• TRAVAIL À FAIRE: Recopiez intégralement, sans rien changer, le texte ci-dessous sur la santé, l'humanisme, la science et les machines.

##### TEXTE FOURNI

Cynthia Fleury /Santé, humanisme, science, machines(texte 11)

Santé, humanisme, science, machines

« S’informer, (se)former, (se) transformer, voilà ce que l’épistémologie de la démocratie enseigne à la politique. Et c’est ce qu’il y a derrière le grand continuum du soin : l’attention aux idées, à la connaissance et l’attention aux êtres et au monde.

Se mettre au service des humanités et de la santé, ce n’est pas s’inscrire contre la technique. Au contraire, c’est lui donner sa seule orientation viable, sa finalité. Les humanités sont technophiles par essence ; elles demeurent un grand plaidoyer pour la science, les machines, au sens même où celles-ci ont pour finalité d’émanciper l’homme et de l’aider à poursuivre sa sortie de l’état de minorité. Il faut revenir au rapport sur l’établissement  d’un Conservatoire des Arts et Métiers, séance du 8 Vendémiaire de l’an III de la République une et indivisible (29 septembre 1794). On y lit le refus de faire des arts mécaniques des arts qui ne seraient pas libéraux. Les machines sont au service de l’humain, et non l’inverse ; en invitant à la création d’un Conservatoire, ce rapport a refusé le leurre de l’évidence : celui de croire à la neutralité de la technique, à la neutralité des machines. Les machines sont conçues par les hommes, elles reproduisent leurs biais cognitifs et émotionnels. Plus on créé des machines, plus il faut renforcer la formation des hommes et « finaliser » la technique, afin que celle-ci maintienne l’homme dans son humanisme.

##########
##### DONNÉES FOURNIES

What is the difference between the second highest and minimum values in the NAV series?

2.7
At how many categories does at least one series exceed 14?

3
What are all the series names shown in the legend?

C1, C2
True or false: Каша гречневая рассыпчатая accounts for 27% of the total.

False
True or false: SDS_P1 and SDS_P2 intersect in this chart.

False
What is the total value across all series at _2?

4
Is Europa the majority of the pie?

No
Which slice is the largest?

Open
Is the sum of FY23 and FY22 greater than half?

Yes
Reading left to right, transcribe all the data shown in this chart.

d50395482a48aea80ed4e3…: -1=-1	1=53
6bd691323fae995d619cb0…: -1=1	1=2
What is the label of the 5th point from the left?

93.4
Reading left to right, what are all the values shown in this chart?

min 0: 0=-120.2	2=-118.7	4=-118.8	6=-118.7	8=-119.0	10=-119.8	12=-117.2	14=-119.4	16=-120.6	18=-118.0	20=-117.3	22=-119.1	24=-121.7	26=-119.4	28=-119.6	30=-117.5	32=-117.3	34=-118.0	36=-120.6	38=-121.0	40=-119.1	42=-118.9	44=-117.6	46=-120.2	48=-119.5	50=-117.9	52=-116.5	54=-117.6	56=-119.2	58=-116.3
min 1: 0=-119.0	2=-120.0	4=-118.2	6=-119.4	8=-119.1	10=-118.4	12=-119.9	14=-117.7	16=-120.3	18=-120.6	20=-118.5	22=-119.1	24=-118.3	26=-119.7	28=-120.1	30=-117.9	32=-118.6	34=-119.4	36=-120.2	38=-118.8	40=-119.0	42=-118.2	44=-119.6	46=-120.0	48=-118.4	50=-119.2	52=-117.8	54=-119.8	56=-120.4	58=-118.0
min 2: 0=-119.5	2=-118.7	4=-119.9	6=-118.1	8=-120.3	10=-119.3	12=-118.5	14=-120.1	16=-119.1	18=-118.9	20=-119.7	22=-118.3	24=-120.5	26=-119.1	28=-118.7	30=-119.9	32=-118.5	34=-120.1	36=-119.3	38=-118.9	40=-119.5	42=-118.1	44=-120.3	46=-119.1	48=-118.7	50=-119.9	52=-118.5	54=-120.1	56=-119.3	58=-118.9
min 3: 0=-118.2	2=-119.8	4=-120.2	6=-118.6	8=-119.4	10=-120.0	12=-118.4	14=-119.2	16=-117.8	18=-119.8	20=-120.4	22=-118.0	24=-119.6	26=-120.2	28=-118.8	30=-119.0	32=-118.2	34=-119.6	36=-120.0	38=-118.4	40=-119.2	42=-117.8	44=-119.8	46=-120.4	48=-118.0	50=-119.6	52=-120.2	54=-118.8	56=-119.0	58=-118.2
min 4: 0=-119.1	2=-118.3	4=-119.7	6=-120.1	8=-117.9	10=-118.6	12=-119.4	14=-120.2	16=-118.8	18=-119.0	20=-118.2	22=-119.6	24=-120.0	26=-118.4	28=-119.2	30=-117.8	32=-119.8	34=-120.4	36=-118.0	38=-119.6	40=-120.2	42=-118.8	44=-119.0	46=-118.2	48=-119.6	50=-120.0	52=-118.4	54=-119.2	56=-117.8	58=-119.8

##########

• TÂCHE ACCOMPLIE:
Cynthia Fleury /Santé, humanisme, science, machines(texte 11)

Santé, humanisme, science, machines

« S’informer, (se)former, (se) transformer, voilà ce que l’épistémologie de la démocratie enseigne à la politique. Et c’est ce qu’il y a derrière le grand continuum du soin : l’attention aux idées, à la connaissance et l’attention aux êtres et au monde.

Se mettre au service des humanités et de la santé, ce n’est pas s’inscrire contre la technique. Au contraire, c’est lui donner sa seule orientation viable, sa finalité. Les humanités sont technophiles par essence ; elles demeurent un grand plaidoyer pour la science, les machines, au sens même où celles-ci ont pour finalité d’émanciper l’homme et de l’aider à poursuivre sa sortie de l’état de minorité. Il faut revenir au rapport sur l’établissement  d’un Conservatoire des Arts et Métiers, séance du 8 Vendémiaire de l’an III de la République une et indivisible (29 septembre 1794). On y lit le refus de faire des arts mécaniques des arts qui ne seraient pas libéraux. Les machines sont au service de l’humain, et non l’inverse ; en invitant à la création d’un Conservatoire, ce rapport a refusé le leurre de l’évidence : celui de croire à la neutralité de la technique, à la neutralité des machines. Les machines sont conçues par les hommes, elles reproduisent leurs biais cognitifs et émotionnels. Plus on créé des machines, plus il faut renforcer la formation des hommes et « finaliser » la technique, afin que celle-ci maintienne l’homme dans son humanisme.